The Hallowell Center identifies the following indicators to consider when ADHD is suspected and recommends that individuals with at least twelve of the following behaviours since childhood—provided these symptoms are not associated with any other medical or psychiatric conditions—consider professional diagnosis:
1. A sense of underachievement, of not meeting one’s goals (regardless of how much one has actually accomplished).
2. Difficulty getting organized.
3. Chronic procrastination or trouble getting started.
4. Many projects going simultaneously; trouble with follow through.
5. A tendency to say what comes to mind without necessarily considering the timing or appropriateness of the remark.
6. A frequent search for high stimulation.
7. An intolerance of boredom.
8. Easy distractibility; trouble focusing attention, tendency to tune out or drift away in the middle of a page or conversation, often coupled with an inability to focus at times.
9. Often creative, intuitive, highly intelligent
10. Trouble in going through established channels and following proper procedure.

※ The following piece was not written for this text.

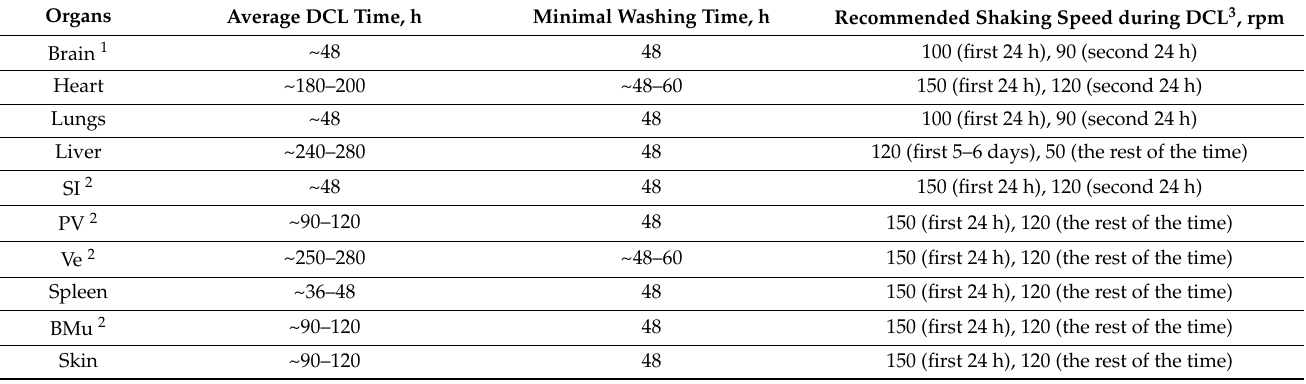
Table A1. Recommended protocols of iWO-DCL of ED18 chick embryo organs and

11. Impatient; low tolerance of frustration.
12. Impulsive, either verbally or in action, as in impulsive spending of money.
13. Changing plans, enacting new schemes or career plans and the like; hot-tempered.

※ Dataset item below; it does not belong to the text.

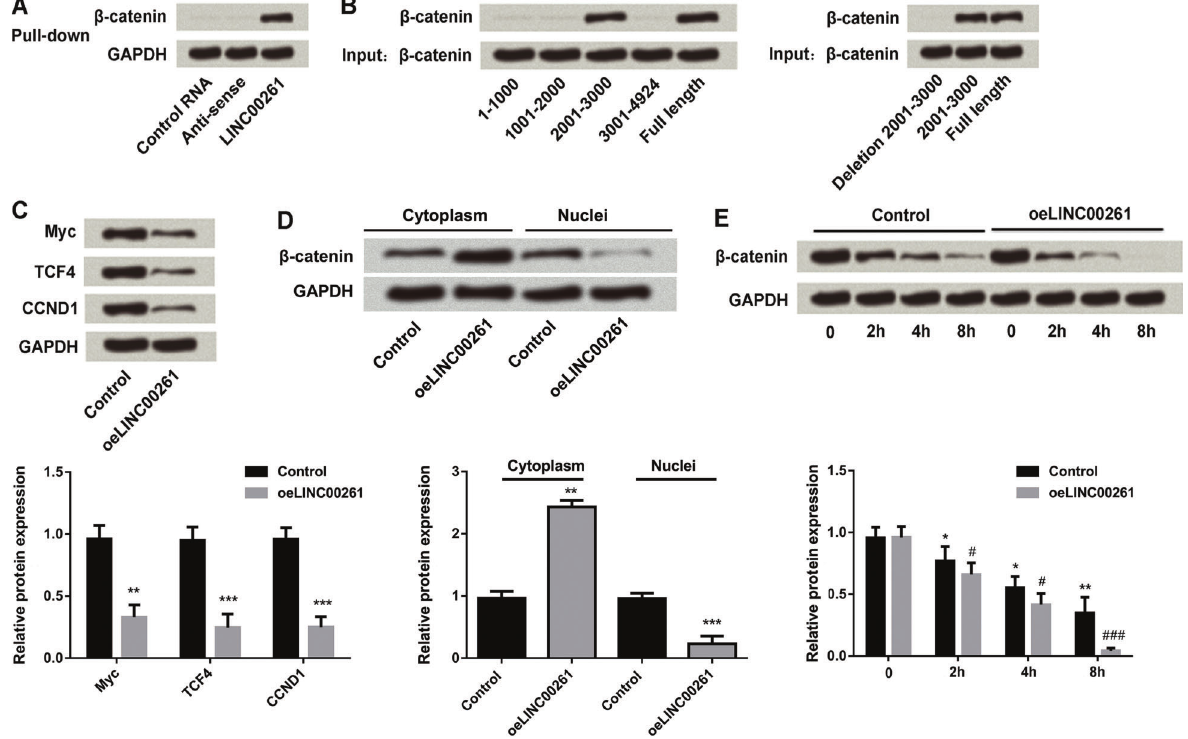
Figure 6. Effects of LINC00261 on Wnt/ b -catenin pathway. A , Effect of LINC00261 on b -catenin and B , nt:2001-3000 segment of lncRNA interaction with b -catenin. C , oeLINC00261 inhibited Wnt pathway activation likely decreasing expression of target genes Myc, TCF4, and CCND1. D , LINC00261 overexpression suppressed intranuclear b -catenin. E , LINC00261 overexpression promoted the degradation of b -catenin with extending time. Oe: overexpression. Data are reported as means ± SD. *P o 0.05, **P o 0.01, ***P o 0.001 compared to control (0 h); # P o 0.05, ### P o 0.001 compared to oeLINC00261 (0 h)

14. A tendency to worry needlessly, endlessly; a tendency to scan the horizon looking for something to worry about, alternating with attention to or disregard for actual dangers.
15. A sense of insecurity.
16. Mood swings, mood lability, especially when disengaged from a person or a project.
17. Physical or cognitive restlessness.
18. A tendency toward addictive behavior.
19. Chronic problems with self-esteem.
20. Inaccurate self-observation.
21. Family history of ADHD or manic depressive illness or depression or substance abuse or other disorders of impulse control or mood.